Canadian ice hockey player (born 1987)

Phil Oreskovic (pronounced Or-esh-ko-vich; born January 26, 1987) is a Canadian former professional ice hockey defenceman.

==Playing career==
As a youth, Oreskovic played in the 2001 Quebec International Pee-Wee Hockey Tournament with the Toronto Marlboros minor ice hockey team.

Oreskovic was drafted 82nd overall in the 2005 NHL entry draft by the Toronto Maple Leafs. Phil played in the Ontario Hockey League with the Brampton Battalion and the Owen Sound Attack before turning professional at the end of the 2006–07 season with the Toronto Marlies of the American Hockey League.

On June 1, 2007, Oreskovic was signed by the Maple Leafs to a three-year entry-level contract. He then started the 2007–08 season with Columbia Inferno of the ECHL before making his way up to the Leafs main affiliate the Marlies.

Oreskovic started the 2008–09 season with the Marlies before being recalled by the Maple Leafs on March 9, 2009. Phil made his NHL debut with the Leafs on the same day, a 3-2 loss to the Ottawa Senators, and became the 400th ECHL player to reach the NHL. On March 24, 2009, Oreskovic scored his first NHL goal against José Théodore of the Washington Capitals in a 3-2 victory.
***
→ Assignment 1:
According to the Oreskovic profile, which team drafted Oreskovic in 2005, and at what overall position?
→ Assignment 2:
Decide whether each statement agrees with the Oreskovic profile, and quote the words that settle it: (a) Oreskovic signed a three-year entry-level contract on June 1, 2007. (b) His NHL debut ended in a win over the Ottawa Senators. (c) He played in the Ontario Hockey League with the Brampton Battalion.
→ Assignment 3:
Extend the Oreskovic profile, picking up after its last sentence.
This listing has no connection to the Oreskovic profile.

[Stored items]
***
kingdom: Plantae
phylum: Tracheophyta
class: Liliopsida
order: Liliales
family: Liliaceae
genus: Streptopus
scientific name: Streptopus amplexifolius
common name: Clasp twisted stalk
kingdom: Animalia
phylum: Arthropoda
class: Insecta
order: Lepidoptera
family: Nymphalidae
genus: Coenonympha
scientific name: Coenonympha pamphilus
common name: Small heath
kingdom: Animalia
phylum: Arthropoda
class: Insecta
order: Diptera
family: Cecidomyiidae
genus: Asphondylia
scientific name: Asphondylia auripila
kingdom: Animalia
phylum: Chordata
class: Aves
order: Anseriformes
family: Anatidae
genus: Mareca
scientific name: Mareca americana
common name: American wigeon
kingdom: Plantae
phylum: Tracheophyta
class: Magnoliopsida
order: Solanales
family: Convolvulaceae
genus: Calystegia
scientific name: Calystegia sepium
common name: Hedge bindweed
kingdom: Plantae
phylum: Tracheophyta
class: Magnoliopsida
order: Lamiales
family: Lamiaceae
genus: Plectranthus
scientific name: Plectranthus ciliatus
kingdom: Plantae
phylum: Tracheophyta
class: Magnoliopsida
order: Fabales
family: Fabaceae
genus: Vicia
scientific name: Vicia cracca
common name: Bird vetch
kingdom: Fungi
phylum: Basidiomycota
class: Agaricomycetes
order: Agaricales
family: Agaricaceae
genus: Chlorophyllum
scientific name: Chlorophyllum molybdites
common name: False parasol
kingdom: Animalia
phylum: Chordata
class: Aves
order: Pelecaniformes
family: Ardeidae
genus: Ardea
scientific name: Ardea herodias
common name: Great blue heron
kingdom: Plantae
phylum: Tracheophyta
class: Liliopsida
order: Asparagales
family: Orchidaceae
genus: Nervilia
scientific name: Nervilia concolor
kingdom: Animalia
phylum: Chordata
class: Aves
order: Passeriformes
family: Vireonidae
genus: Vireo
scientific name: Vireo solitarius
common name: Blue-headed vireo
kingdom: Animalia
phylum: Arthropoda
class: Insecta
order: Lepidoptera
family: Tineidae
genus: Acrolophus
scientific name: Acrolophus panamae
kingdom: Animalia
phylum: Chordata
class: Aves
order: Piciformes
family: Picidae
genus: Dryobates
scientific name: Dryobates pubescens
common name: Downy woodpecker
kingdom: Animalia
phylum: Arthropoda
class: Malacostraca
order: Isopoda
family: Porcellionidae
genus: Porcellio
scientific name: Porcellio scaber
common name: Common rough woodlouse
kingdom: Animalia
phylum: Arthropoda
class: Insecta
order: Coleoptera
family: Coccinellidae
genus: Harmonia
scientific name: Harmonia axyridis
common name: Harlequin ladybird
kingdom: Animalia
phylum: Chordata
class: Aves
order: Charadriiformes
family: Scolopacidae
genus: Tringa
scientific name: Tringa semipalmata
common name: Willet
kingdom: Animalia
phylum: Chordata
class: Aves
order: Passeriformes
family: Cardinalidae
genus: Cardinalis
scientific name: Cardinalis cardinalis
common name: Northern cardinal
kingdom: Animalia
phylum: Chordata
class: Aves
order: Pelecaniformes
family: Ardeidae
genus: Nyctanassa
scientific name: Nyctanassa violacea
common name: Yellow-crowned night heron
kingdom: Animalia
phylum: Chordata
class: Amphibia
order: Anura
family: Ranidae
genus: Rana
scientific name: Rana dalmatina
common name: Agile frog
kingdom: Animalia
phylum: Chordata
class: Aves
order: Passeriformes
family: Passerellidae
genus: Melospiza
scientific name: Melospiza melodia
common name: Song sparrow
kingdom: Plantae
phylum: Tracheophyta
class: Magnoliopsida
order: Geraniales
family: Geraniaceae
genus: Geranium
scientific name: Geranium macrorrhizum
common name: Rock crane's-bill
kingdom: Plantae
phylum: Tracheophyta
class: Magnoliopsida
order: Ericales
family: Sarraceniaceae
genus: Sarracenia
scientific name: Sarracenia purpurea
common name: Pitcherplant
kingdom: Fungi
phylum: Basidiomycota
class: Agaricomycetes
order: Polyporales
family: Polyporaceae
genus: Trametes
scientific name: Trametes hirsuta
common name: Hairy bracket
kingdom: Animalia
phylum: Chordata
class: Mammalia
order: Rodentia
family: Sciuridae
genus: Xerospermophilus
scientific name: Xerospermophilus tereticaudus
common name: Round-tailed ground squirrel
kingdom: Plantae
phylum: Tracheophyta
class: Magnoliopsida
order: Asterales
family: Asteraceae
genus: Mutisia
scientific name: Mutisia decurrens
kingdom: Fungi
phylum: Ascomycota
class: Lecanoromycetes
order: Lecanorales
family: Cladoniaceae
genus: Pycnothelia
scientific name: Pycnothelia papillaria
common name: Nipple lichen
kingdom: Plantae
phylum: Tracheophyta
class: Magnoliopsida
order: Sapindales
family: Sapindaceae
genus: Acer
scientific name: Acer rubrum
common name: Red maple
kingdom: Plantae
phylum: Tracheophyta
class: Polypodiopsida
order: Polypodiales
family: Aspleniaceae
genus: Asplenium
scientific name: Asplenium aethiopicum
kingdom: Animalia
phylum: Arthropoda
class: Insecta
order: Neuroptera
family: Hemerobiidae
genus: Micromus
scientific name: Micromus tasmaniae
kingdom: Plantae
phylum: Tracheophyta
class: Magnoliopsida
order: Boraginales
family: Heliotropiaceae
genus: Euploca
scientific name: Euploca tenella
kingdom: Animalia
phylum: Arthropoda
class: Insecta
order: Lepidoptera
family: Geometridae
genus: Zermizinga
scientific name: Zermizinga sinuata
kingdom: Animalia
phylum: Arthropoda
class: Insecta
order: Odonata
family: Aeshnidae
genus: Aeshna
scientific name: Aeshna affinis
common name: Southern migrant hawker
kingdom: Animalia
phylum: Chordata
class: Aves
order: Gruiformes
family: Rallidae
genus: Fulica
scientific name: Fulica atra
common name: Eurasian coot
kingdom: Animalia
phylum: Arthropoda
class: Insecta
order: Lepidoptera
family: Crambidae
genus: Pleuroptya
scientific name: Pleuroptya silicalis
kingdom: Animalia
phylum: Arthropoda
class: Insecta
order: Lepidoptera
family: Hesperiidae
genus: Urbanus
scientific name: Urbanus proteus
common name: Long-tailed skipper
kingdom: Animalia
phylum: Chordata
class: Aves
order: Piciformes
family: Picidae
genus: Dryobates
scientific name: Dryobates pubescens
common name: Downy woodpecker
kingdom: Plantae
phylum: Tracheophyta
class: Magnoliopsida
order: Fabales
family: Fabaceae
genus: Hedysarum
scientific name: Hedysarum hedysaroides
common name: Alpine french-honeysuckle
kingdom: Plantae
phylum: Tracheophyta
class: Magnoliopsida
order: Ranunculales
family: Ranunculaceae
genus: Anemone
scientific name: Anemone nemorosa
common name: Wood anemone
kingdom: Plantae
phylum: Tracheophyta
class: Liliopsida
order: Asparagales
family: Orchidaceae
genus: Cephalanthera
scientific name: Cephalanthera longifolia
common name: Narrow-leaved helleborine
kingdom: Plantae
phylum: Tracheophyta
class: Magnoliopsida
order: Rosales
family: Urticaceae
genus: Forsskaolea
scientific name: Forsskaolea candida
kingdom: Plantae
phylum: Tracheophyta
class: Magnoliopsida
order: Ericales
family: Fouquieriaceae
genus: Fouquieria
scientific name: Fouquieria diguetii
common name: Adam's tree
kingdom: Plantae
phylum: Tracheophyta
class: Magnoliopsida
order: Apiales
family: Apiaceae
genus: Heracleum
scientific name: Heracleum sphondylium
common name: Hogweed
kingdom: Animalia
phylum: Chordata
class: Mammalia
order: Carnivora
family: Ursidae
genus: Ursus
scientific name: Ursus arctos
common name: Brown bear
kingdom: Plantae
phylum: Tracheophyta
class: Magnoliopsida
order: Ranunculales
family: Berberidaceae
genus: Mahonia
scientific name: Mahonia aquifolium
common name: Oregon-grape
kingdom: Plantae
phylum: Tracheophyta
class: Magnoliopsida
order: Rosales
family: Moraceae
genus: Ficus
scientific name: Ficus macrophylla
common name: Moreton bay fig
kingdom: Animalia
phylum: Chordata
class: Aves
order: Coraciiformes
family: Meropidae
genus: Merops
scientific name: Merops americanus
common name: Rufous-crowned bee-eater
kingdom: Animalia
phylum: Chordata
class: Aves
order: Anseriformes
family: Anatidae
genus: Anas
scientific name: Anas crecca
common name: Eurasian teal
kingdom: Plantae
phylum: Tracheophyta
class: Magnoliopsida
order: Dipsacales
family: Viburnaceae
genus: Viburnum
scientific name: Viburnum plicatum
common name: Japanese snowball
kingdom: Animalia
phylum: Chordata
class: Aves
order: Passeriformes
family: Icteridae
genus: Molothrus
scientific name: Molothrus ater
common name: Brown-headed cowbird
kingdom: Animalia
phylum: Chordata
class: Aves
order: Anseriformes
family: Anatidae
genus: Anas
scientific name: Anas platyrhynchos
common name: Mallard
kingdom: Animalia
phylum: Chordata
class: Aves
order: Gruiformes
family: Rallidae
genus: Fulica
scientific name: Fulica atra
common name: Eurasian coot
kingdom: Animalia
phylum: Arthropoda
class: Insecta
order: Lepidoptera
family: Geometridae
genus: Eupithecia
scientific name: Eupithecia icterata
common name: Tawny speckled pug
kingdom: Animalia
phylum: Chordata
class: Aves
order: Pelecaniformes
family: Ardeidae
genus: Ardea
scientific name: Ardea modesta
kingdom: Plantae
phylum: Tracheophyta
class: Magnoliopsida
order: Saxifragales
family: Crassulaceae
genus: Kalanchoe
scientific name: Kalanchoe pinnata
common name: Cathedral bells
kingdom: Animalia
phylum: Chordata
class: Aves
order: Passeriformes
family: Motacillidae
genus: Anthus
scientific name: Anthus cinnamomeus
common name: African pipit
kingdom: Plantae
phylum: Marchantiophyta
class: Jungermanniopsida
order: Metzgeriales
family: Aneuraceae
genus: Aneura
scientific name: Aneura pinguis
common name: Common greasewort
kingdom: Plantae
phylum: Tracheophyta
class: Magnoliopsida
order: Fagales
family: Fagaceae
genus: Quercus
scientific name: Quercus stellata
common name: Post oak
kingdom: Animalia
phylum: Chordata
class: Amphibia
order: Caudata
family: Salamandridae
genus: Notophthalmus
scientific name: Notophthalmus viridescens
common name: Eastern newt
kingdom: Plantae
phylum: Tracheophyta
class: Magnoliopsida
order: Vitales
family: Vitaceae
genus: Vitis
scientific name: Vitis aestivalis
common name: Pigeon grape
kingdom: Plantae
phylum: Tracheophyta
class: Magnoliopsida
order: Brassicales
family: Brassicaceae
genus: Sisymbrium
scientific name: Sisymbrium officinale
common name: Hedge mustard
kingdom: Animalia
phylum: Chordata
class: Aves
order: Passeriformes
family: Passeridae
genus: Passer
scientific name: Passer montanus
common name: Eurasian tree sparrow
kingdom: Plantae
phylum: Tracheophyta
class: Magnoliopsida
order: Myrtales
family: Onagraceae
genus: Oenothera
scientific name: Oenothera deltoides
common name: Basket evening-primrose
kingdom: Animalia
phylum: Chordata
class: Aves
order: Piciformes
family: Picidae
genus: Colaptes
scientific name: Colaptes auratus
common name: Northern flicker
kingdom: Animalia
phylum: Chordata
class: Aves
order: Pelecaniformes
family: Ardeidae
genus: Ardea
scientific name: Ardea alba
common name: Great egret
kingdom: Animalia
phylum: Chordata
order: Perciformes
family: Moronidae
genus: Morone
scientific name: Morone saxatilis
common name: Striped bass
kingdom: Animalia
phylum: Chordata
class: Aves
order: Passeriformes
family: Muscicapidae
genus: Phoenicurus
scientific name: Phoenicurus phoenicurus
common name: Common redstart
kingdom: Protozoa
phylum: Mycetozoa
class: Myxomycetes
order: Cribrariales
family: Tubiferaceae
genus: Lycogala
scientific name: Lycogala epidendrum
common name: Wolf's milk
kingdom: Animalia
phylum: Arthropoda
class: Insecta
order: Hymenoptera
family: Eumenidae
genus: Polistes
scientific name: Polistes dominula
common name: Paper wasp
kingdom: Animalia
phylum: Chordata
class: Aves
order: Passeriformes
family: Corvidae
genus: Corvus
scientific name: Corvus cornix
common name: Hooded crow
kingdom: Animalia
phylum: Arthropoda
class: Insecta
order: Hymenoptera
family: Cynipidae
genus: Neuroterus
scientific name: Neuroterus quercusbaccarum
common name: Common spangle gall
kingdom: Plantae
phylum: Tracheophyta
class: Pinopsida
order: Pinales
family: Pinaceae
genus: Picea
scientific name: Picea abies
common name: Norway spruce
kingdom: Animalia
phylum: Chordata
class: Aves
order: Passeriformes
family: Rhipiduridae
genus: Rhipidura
***
→ Response box 1:
The Toronto Maple Leafs drafted him 82nd overall.

→ Response box 2:
(a) Yes: "On June 1, 2007, Oreskovic was signed by the Maple Leafs to a three-year entry-level contract."
(b) No: "a 3-2 loss to the Ottawa Senators"
(c) Yes: "Phil played in the Ontario Hockey League with the Brampton Battalion and the Owen Sound Attack"

→ Response box 3:
He spent the 2009–10 season in the AHL with the Toronto Marlies playing a career-high 74 games while scoring 2 goals and getting 7 assists. In the 2010 offseason, Oreskovic was not offered a contract extension by the Toronto Maple Leafs, thus being acquired as a free agent by the Washington Capitals. He signed a professional tryout contract (PTO) in September 2010 and subsequently played for the Capitals' AHL affiliate, the Hershey Bears.

Upon joining the Bears organization, Bears forward Johann Kroll was already wearing uniform #4 and then goaltender Semyon Varlamov was already wearing uniform #40 (at the time), therefore Oreskovic chose to wear the uniform #32. Oreskovic wore the uniform #4 with the Brampton Battalion, Owen Sound Attack, Columbia Inferno and the Toronto Marlies, and wore the uniform #40 with the Toronto Maple Leafs.

On August 6, 2013, Oreskovic re-signed to a one-year contract for a second season with the ECHL's Toledo Walleye but left the team after ten games into the season.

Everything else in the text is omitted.